SOLDA SOW İNADI VE ASİMETRİK FUTBOL
• Maça çıkarken Sow'u sol öne yazmak, arkasındaki sol beki intiharın eşiğine getiriyor. Zira Sow içeri devrilip pratikte oyunu çift forvete döndürüyor. Bu belki üretkenliği artırıyor ama kanat yolgeçen hanına dönüyor. Ve F.Bahçe asimetrik bir oyun oynuyor. Takım, yıllardır derbilerde ve Avrupa'da en büyük avantajı olan "tok futbol"un temel direklerinden kanat savunmasından da mahrum kalıyor.
Mersin veya Kasımpaşa bu asimetrik futbola cezayı kesemiyor belki ama Hilbert-Holosko gibi bir ikili, surlardaki deliği bulmuş Osmanlı ordusu gibi savunmayı delip geçiyor.
Ve Aykut Hoca maç boyunca surları onarmak için hiçbir hamle yapmıyor.
ZİEGLER BU KADAR ÖNEMLİYDİ, NİYE SATILDI?
• Yobo gibi defansın temel taşını, Ziegler'e yer açmak için oynatmamak, risk almakla ifade edilebilecek bir durum değil… Madem bu denli vazgeçilmezdi Ziegler, sezon başında neden gözden çıkarıldı?
2. golde Holosko'yu havada bozamayan Egemen'i ve bir an "içi geçip" Niang'ı seyre dalan Bekir'i görünce, Kocaman belki anlamıştır bu seçimin maliyetini.
Yobo sakat veya cezalı değilse, tandemin bir ayağı odur…
Değil Ziegler Marcelo olsa, Bekir-Egemen tandemi için Yobo'dan vazgeçilmez.
TOPAL TERCİHİNİN ANLATTIKLARI
• Dün görüldü ki Baroni sezon boyunca 2 Trabzon maçı oynamak üzere sözleşme imzalamış. Topal'ın oyuna girmesi ise her zamanki etkiyi yarattı. Stoperlerin arasına fazla girip öne oynama ve top yapma refleksini köreltti. Zaten beraberlik lüksü olmadığı halde maçtan sonra Sow'un "1 puan alsaydık iyiydi" sözleri, takımdaki bilinçaltını yansıtıyor aslında. Buna rağmen son saniyelerde kornerlerle baskı kurdular ama gafil avlandılar.
PUSUDA BEKLEYEN TRAVMALAR
Fenerbahçe için bu sezon, bir futbol mucizesi olmazsa bitmiştir. Zaten dün akşama kadar 3'ü içeride 5 mağlubiyet alarak bu sezonu çoktan tüketmişlerdi aslında. Artık tek doyurucu umut Avrupa Ligi'dir.

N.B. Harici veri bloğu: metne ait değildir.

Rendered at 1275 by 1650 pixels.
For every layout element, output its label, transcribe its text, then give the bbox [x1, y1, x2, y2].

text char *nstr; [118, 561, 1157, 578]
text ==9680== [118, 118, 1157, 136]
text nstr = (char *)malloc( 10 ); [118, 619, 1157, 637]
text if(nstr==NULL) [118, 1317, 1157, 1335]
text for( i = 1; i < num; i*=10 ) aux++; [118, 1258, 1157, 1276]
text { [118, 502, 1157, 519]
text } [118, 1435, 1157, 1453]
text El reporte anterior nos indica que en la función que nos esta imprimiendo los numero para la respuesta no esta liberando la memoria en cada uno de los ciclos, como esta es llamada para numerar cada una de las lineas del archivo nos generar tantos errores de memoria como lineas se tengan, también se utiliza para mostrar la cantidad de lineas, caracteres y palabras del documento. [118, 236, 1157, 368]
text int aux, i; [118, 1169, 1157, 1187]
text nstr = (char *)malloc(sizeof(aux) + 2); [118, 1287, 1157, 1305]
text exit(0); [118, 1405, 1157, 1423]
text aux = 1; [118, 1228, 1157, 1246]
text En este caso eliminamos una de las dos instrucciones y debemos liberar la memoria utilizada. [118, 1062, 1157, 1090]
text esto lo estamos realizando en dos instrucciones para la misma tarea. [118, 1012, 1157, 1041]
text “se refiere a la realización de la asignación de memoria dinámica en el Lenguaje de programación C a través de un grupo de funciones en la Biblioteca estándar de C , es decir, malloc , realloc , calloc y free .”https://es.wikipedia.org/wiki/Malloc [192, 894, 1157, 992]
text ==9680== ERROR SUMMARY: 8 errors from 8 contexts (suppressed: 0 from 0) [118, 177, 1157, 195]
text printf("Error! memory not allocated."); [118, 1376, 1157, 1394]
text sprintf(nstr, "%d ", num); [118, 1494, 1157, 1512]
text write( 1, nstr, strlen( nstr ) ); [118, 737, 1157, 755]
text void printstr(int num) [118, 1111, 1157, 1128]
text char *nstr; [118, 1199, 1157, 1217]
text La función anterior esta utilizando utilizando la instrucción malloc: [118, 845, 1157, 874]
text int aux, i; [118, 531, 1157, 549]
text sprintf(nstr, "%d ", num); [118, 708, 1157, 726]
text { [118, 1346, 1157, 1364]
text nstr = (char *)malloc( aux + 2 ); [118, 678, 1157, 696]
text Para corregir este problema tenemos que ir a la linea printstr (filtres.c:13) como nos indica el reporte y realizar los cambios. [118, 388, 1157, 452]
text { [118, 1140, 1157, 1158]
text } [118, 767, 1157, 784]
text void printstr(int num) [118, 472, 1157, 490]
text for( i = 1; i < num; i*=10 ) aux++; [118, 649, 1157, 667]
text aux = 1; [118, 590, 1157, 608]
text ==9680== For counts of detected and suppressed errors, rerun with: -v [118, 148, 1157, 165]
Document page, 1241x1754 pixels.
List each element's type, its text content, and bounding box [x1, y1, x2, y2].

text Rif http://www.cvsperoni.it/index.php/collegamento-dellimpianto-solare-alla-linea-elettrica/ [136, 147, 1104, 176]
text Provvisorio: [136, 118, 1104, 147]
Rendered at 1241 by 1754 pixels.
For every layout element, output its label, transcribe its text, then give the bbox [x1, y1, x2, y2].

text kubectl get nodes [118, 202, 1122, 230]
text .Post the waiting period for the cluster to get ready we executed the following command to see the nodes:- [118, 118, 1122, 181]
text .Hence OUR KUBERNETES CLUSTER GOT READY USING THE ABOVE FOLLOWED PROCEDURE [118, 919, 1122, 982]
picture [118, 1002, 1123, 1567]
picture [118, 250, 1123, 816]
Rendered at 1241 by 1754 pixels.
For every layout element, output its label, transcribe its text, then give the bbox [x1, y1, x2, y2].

G.Saray puan kaybeder mi? Eder…
Ama Fenerbahçe de edecek sonuçta…
Üstelik bu kadar travmatik bir mağlubiyetin artçı şokları olacaktır daha. Bakınız soyunma odasında çıkan Gökhan-Egemen kavgası…
Derbiye çıkarken, kazanıp çift kutuplu bir lig yaratıp G.Saray'ı baskı altına almak gibi bir şansları vardı.
Ancak son saniye golüyle çok karamsar senaryolar aldı bunun yerini.
Mesela bin bir sıkıntıyla boğuşan Beşiktaş'ın gerisinde kalıp Şampiyonlar Ligi geliriyle bütçeye suni teneffüs yapmak şansından mahrum kalmak…
Mesela sezon sonu elden çıkarması, satın almaktan çok daha maliyetli olacak Krasic gibi yanlış transferlerin getireceği ekstra külfet...
Mesela ezeli rakibinin Kadıköy'de 2 sene üst üste şampiyonluk kupasını kaldırması ihtimali…
Ekonomik ve psikolojik bunca travmanın faturası, kaçan bir şampiyonluktan çok daha ağır olacaktır.
Ve elbet birileri bu faturayı ödeyecektir.